## PROBLEM TO WORK ON
Exactly as written, copy every line from the one containing "right elbow: (15, 241)" through the end of the records, with the pictures left out.

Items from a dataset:
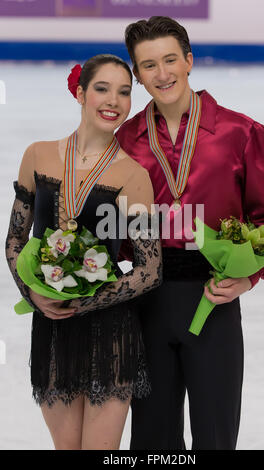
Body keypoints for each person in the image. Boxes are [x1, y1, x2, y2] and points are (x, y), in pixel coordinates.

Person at [116, 16, 264, 450]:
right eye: (149, 65)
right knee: (152, 440)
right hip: (147, 303)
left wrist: (247, 276)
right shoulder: (125, 140)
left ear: (190, 60)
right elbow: (112, 229)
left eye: (171, 59)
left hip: (214, 299)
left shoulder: (243, 133)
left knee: (216, 435)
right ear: (137, 76)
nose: (163, 74)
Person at [5, 54, 162, 450]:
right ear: (80, 93)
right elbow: (15, 241)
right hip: (52, 329)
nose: (114, 101)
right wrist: (33, 293)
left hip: (110, 331)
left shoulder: (133, 175)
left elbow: (150, 269)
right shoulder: (37, 156)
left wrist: (83, 302)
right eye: (102, 89)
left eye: (124, 92)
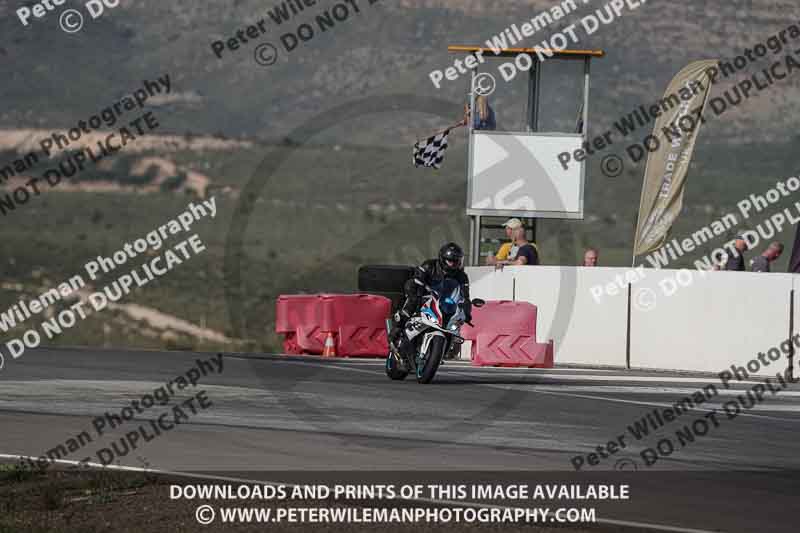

## SOLUTION TO THE PROBLEM
right elbow: (15, 241)
right hip: (52, 329)
nose: (114, 101)
right wrist: (33, 293)
left hip: (110, 331)
left shoulder: (133, 175)
left elbow: (150, 269)
right shoulder: (37, 156)
left wrist: (83, 302)
right eye: (102, 89)
left eye: (124, 92)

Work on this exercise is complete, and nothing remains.